__WHAT TO DO__
Collect each line of the records containing the string "visible".

__Stored data entries__
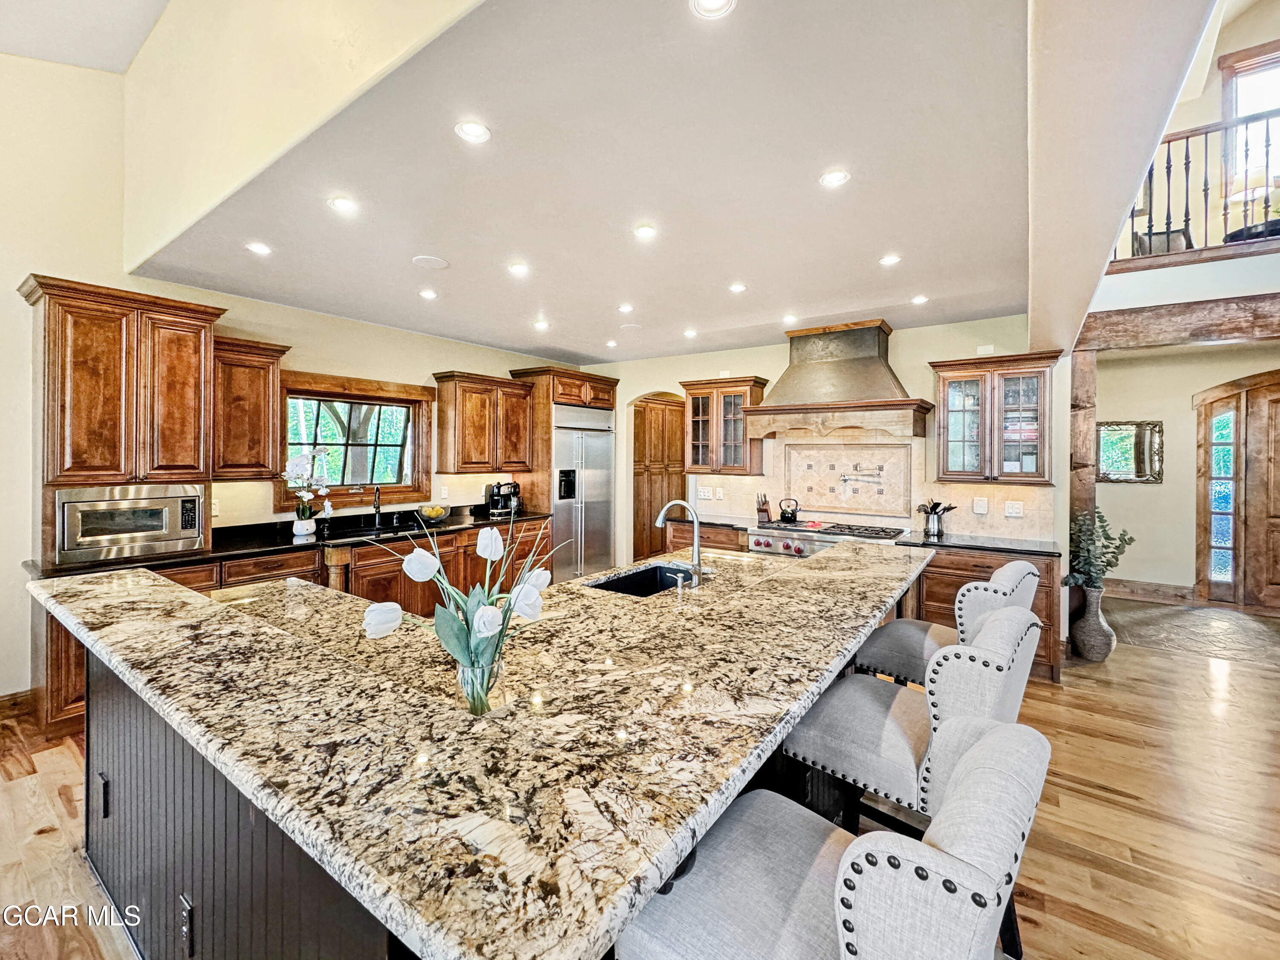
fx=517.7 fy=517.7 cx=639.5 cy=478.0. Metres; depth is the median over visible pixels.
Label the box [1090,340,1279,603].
hallway wall
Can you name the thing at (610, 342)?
recessed light
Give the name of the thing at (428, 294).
recessed light
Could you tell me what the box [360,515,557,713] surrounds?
tulip bouquet
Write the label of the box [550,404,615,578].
refrigerator
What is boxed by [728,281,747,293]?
recessed light
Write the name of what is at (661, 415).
pantry cabinet
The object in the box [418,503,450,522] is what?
fruit bowl
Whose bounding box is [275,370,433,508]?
window
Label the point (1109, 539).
plant
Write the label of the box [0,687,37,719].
baseboard
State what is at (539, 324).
recessed light
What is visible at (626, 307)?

__RESULT__
fx=517.7 fy=517.7 cx=639.5 cy=478.0. Metres; depth is the median over visible pixels.
What is visible at (626, 307)?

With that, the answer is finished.